» **WHAT TO DO**
The following data has a line with "к збірної України" and a line with "wątek. Zgadzasz się". Write out exactly those lines and all the lines between them.

*** Opening EXTRACTED INFORMATION ***

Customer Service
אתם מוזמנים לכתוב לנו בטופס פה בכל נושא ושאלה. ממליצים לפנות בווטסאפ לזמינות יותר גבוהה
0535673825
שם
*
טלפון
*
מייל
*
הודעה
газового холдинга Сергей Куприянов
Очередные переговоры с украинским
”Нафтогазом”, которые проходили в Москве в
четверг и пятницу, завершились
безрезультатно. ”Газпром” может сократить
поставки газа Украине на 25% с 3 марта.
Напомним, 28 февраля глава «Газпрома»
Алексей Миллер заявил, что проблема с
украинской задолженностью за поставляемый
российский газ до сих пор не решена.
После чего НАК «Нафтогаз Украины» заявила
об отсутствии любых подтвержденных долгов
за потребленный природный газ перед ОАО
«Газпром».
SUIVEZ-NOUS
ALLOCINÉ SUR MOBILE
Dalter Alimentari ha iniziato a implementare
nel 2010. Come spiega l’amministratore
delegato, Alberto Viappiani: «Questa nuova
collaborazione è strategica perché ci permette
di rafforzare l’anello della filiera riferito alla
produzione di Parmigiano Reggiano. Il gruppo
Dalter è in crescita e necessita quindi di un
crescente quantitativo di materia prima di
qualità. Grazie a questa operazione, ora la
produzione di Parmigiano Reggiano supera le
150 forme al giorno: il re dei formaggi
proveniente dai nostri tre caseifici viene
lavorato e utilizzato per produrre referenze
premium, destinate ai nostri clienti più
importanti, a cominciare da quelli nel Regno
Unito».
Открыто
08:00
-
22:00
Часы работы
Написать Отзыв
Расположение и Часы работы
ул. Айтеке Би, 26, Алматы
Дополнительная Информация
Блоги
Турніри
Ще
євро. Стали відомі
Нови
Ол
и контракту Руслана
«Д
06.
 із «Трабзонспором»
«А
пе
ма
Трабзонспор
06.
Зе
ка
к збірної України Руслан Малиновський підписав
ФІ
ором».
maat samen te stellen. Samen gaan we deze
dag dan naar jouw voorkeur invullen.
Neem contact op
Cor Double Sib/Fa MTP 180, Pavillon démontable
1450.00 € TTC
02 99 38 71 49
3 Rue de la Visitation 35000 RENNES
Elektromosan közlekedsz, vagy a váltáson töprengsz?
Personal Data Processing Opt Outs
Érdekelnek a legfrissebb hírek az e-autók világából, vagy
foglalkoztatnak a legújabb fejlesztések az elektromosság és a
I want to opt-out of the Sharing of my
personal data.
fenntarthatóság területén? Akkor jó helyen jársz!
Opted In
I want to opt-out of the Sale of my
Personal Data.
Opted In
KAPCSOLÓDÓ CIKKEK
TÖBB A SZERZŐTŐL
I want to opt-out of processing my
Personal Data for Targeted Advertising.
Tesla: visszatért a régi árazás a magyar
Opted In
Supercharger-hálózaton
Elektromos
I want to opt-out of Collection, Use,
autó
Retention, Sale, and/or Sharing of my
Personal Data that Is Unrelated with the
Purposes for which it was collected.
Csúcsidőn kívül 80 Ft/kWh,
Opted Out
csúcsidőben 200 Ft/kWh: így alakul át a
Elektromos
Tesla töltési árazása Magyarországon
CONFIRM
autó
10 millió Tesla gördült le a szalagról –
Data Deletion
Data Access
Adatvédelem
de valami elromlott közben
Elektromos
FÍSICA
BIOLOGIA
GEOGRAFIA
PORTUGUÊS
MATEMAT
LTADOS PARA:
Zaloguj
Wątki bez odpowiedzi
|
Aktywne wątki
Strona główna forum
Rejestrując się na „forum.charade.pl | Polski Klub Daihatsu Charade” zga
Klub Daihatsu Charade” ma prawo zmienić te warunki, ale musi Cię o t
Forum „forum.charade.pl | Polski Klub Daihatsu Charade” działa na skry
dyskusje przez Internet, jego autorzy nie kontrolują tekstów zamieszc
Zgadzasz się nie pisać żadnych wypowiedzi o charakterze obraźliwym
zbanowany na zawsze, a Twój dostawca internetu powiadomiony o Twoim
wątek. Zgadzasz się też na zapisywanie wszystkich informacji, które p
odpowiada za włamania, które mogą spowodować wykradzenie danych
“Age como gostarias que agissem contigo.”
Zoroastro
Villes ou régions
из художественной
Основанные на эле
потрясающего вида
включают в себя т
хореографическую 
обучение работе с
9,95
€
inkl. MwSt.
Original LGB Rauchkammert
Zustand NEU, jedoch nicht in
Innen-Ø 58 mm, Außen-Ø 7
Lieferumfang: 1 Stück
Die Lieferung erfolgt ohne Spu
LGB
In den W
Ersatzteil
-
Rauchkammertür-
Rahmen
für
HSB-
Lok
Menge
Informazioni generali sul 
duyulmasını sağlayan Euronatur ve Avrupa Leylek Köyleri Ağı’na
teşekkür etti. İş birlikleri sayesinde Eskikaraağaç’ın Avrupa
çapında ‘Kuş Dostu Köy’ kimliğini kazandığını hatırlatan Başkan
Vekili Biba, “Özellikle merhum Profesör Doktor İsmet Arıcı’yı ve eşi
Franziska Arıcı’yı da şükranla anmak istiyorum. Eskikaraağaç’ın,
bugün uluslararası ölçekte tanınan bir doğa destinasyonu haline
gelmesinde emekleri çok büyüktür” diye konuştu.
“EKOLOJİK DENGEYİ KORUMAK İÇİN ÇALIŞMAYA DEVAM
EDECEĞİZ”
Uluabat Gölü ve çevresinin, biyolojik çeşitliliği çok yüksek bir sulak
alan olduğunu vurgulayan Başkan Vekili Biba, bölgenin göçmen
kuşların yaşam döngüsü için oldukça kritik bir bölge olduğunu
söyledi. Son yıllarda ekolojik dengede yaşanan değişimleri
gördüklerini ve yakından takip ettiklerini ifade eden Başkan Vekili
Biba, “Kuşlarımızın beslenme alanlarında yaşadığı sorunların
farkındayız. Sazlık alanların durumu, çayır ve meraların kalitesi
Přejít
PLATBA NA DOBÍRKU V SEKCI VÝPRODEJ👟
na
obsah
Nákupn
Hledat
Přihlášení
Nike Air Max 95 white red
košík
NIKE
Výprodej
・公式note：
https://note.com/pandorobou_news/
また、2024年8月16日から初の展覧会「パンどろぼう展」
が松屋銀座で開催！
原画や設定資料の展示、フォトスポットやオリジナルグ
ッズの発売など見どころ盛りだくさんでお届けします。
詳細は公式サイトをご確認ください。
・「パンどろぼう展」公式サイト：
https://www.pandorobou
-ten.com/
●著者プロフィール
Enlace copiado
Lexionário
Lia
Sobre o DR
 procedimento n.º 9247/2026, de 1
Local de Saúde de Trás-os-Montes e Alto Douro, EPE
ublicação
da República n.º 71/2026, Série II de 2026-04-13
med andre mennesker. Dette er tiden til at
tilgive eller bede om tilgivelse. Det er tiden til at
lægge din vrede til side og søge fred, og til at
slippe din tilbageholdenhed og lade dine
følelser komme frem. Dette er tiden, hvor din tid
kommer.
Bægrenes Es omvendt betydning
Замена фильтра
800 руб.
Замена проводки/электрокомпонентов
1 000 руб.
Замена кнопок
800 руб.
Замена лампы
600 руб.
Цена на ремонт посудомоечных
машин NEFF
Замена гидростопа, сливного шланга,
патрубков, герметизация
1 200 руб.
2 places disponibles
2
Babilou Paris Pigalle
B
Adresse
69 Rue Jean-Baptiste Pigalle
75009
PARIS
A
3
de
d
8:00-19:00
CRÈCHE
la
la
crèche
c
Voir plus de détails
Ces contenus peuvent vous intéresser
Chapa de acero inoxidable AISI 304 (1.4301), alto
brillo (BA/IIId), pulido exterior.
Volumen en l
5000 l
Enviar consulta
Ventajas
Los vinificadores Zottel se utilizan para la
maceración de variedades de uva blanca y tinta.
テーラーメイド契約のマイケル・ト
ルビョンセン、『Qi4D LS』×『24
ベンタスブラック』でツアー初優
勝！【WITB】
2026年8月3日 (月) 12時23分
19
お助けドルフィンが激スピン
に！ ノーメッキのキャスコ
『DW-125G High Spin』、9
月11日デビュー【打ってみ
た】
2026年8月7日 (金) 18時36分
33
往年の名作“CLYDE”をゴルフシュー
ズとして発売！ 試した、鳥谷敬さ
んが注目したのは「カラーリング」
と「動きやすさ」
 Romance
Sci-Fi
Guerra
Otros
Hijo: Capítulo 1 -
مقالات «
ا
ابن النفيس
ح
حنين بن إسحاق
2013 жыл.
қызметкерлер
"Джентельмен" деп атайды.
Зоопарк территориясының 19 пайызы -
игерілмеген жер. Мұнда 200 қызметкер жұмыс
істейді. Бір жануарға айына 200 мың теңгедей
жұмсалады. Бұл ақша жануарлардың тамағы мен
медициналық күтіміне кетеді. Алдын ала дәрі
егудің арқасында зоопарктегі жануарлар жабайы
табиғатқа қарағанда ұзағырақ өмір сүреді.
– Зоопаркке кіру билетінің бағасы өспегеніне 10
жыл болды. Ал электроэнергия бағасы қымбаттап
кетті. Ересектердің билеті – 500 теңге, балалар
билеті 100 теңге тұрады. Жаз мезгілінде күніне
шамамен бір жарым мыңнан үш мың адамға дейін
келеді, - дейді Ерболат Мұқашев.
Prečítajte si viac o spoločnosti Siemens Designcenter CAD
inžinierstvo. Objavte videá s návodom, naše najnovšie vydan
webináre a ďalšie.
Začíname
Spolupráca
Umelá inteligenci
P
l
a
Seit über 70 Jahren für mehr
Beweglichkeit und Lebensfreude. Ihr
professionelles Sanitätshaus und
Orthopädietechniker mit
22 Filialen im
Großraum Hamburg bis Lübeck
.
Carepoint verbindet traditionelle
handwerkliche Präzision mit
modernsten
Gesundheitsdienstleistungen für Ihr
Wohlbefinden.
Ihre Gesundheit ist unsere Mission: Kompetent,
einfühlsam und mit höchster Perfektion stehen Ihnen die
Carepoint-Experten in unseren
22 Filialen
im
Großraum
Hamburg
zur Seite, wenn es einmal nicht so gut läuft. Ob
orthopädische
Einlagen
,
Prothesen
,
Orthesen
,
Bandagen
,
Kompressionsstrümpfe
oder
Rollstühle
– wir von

*** Closing EXTRACTED INFORMATION ***

» **ANSWER FOR THE TASK**
к збірної України Руслан Малиновський підписав
ФІ
ором».
maat samen te stellen. Samen gaan we deze
dag dan naar jouw voorkeur invullen.
Neem contact op
Cor Double Sib/Fa MTP 180, Pavillon démontable
1450.00 € TTC
02 99 38 71 49
3 Rue de la Visitation 35000 RENNES
Elektromosan közlekedsz, vagy a váltáson töprengsz?
Personal Data Processing Opt Outs
Érdekelnek a legfrissebb hírek az e-autók világából, vagy
foglalkoztatnak a legújabb fejlesztések az elektromosság és a
I want to opt-out of the Sharing of my
personal data.
fenntarthatóság területén? Akkor jó helyen jársz!
Opted In
I want to opt-out of the Sale of my
Personal Data.
Opted In
KAPCSOLÓDÓ CIKKEK
TÖBB A SZERZŐTŐL
I want to opt-out of processing my
Personal Data for Targeted Advertising.
Tesla: visszatért a régi árazás a magyar
Opted In
Supercharger-hálózaton
Elektromos
I want to opt-out of Collection, Use,
autó
Retention, Sale, and/or Sharing of my
Personal Data that Is Unrelated with the
Purposes for which it was collected.
Csúcsidőn kívül 80 Ft/kWh,
Opted Out
csúcsidőben 200 Ft/kWh: így alakul át a
Elektromos
Tesla töltési árazása Magyarországon
CONFIRM
autó
10 millió Tesla gördült le a szalagról –
Data Deletion
Data Access
Adatvédelem
de valami elromlott közben
Elektromos
FÍSICA
BIOLOGIA
GEOGRAFIA
PORTUGUÊS
MATEMAT
LTADOS PARA:
Zaloguj
Wątki bez odpowiedzi
|
Aktywne wątki
Strona główna forum
Rejestrując się na „forum.charade.pl | Polski Klub Daihatsu Charade” zga
Klub Daihatsu Charade” ma prawo zmienić te warunki, ale musi Cię o t
Forum „forum.charade.pl | Polski Klub Daihatsu Charade” działa na skry
dyskusje przez Internet, jego autorzy nie kontrolują tekstów zamieszc
Zgadzasz się nie pisać żadnych wypowiedzi o charakterze obraźliwym
zbanowany na zawsze, a Twój dostawca internetu powiadomiony o Twoim
wątek. Zgadzasz się też na zapisywanie wszystkich informacji, które p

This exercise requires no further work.